China has announced a $22.4 billion budget for military spending this year.  
Relatively major surgery will only be done on the Navy and Air Force in order to speed up policy implementation.

Thus, the CMC has in principle decided to do away with all nine naval bases, or divisional commands -- as well as the five Air Force regional commands.

These less-than-thorough measures, however, will seriously handicap PLA efforts to attain American standards in either a streamlined chain of command or combat efficiency.

One reason for the foot-dragging is that Hu, who is anxious to replace Jiang as CMC supremo in a year or so, does not want to alienate the generals through loping off too many plum jobs.

An even bigger disappointment is the top brass‘s decision to do nothing about the highly politicized nature of the PLA, that is, the army as the minion of the party‘s largest faction.

Ex-president Jiang has successfully used the army to bolster his Shanghai Faction -- and to make propaganda for the Jiang Zemin Theory.

The past few months have witnessed Mao-style ideological campaigns being waged within the PLA to establish the authority of Jiang‘s "Theory of the Three Represents."

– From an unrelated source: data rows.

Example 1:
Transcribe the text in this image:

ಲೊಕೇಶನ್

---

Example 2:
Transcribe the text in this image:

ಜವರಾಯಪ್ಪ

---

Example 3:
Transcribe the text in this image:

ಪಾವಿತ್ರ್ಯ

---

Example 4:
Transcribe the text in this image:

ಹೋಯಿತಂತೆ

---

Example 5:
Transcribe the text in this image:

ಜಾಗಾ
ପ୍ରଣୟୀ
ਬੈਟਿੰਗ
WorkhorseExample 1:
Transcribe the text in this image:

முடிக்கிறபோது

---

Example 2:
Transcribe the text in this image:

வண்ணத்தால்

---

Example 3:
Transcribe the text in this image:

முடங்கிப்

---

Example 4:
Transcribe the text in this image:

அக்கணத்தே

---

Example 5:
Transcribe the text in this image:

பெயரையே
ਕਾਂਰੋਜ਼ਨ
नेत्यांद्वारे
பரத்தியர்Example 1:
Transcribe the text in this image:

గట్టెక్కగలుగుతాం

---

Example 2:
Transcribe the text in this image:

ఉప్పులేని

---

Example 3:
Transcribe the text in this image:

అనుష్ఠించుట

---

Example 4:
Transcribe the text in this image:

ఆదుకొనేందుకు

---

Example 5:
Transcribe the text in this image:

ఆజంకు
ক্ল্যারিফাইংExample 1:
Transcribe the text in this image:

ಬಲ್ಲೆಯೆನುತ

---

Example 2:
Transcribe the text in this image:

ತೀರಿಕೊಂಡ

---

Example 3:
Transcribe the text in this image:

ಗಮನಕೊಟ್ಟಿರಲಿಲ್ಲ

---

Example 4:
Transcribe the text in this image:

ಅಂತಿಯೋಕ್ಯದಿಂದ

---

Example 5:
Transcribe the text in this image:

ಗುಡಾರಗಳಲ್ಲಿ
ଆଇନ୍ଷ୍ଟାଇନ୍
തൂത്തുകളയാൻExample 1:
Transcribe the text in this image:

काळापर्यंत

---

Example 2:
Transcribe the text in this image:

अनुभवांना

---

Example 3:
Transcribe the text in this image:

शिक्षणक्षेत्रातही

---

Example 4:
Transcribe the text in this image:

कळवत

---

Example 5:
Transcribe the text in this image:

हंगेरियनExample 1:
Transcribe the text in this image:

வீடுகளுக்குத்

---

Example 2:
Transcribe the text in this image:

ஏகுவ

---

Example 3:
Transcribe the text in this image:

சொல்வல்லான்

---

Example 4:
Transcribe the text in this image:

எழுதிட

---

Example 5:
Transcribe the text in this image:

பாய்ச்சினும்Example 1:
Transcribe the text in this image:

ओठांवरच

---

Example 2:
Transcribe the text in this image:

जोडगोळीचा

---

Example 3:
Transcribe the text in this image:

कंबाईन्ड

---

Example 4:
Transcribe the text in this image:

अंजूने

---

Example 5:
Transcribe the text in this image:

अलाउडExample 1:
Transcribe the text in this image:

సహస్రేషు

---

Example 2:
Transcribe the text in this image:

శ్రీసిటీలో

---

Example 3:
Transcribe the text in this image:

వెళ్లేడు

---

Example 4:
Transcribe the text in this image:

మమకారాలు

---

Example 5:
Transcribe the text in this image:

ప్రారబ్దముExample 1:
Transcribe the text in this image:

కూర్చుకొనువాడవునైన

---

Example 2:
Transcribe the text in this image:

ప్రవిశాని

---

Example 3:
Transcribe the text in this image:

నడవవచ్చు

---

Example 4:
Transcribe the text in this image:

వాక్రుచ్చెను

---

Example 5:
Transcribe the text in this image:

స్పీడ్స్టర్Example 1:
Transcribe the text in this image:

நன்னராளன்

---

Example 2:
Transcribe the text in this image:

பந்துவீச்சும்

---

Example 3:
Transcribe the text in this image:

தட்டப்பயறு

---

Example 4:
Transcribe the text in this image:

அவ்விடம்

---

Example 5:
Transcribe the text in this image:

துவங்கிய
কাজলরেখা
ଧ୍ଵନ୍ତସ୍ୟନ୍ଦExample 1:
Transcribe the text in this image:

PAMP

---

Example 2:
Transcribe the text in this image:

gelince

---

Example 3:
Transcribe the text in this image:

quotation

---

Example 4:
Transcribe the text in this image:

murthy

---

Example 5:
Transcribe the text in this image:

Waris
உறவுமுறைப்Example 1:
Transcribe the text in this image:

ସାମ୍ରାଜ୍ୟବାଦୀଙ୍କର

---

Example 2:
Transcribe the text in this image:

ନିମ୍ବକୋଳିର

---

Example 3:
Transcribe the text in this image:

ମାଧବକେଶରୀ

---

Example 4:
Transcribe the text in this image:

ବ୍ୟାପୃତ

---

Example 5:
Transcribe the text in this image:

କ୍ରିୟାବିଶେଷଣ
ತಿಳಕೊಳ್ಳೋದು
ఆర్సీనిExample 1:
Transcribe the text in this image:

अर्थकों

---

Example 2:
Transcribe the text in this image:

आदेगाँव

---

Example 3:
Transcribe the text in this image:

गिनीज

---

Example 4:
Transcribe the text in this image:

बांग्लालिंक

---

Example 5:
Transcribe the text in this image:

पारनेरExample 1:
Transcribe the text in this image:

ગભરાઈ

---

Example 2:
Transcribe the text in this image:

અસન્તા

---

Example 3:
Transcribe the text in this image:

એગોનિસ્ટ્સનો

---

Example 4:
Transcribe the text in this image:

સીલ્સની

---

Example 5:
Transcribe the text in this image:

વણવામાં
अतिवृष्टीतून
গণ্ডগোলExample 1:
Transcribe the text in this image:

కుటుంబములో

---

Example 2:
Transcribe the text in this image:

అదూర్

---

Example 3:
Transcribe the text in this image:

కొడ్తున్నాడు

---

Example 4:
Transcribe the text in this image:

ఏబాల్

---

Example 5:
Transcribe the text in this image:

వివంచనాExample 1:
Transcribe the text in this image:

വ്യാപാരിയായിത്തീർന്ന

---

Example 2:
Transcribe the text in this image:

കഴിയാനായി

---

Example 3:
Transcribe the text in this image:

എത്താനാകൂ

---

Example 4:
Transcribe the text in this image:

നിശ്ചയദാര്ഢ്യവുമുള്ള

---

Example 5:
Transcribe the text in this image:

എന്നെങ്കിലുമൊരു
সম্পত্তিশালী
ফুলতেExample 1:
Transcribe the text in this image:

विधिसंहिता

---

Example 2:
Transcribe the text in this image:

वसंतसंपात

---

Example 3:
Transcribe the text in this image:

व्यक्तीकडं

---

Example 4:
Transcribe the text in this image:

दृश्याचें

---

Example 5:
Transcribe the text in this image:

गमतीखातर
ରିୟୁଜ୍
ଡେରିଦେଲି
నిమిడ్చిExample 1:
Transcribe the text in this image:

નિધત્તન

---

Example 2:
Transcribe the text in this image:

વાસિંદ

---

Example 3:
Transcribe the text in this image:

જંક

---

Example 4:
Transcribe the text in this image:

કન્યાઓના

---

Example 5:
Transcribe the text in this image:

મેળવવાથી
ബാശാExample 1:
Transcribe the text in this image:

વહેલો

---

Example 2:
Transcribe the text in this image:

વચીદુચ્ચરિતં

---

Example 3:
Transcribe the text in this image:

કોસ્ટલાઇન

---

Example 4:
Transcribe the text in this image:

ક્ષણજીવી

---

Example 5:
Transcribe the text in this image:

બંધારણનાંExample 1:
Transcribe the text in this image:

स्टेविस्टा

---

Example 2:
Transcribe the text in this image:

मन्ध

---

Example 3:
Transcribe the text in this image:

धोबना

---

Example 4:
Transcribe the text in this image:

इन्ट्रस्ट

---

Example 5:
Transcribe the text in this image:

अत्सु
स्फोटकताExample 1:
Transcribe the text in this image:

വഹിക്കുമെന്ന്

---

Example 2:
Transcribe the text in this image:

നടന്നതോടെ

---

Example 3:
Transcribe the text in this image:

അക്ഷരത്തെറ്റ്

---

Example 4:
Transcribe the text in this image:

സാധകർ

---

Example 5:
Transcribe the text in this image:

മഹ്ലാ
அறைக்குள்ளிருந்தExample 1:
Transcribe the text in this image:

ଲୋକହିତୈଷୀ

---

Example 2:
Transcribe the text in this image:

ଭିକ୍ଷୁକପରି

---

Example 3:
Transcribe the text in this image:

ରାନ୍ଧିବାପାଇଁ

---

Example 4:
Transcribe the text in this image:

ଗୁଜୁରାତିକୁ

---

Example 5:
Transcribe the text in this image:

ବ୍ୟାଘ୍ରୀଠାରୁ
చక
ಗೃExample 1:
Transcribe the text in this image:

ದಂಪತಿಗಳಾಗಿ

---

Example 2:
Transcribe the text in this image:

According to CMC Vice-Chairman General Guo Boxiong, Jiang‘s "comprehensive and all-embracing" edicts on defense issues amounted to a "system of military science that is able to progress with the times."

And Chief Political Commissar General Xu Caihou has exhorted the rank and file to study and propagate Jiang‘s ideas "with a sense of mission, a sense of responsibility and the fullest political enthusiasm."

Communist force
In his August 1 address, General Cao Gangchuan, another CMC Vice-Chairman, pointed out that military units were undergoing "transformation with Chinese characteristics."

Cao explained that while the army‘s combat skills would be raised, at least as much emphasis would be put on the PLA "safeguarding its essence" as a Communist force.

As long as the PLA remains an ideology-driven "pillar of stability" for the party, however, attempts to upgrade professional standards may be off the mark.

Since early this year, Hu and allies such as Premier Wen Jiabao have made progress in boosting transparency and accountability in the civil service.

For example, in the course of the SARS outbreak, information relating to the epidemic was released relatively quickly and incompetent officials including two ministerial-level cadres were sacked.

However, Hu has accomplished little regarding PLA transparency or accountability, if only because quite a number of generals still think they need only satisfy the whims of patriarch Jiang.

In its latest annual assessment of the PLA, the U.S. Department of Defense criticized Beijing for the relentless build-up of missiles and other advanced weaponry that could upset regional stability.

Given China‘s high-speed GDP growth as well as its global clout, it is difficult to convince the leadership that there is anything wrong with nurturing an army that is commensurate with the nation‘s economic and geo-political importance.

A more valid point is that real defense modernization cannot be achieved as long as most military matters remain shrouded in secrecy -- and not subject to the scrutiny of bodies such as the National People‘s Congress.

And Hu, who has staked his reputation on the promotion of rule of law, should know that a politicized and factionalized PLA could wreak havoc on the reforms that he is pushing in the economy and government.

Has anyone come across any recent analyses of the East Asian balance of power? Specifically how China‘s attempted reforms are influencing the teeter-totter?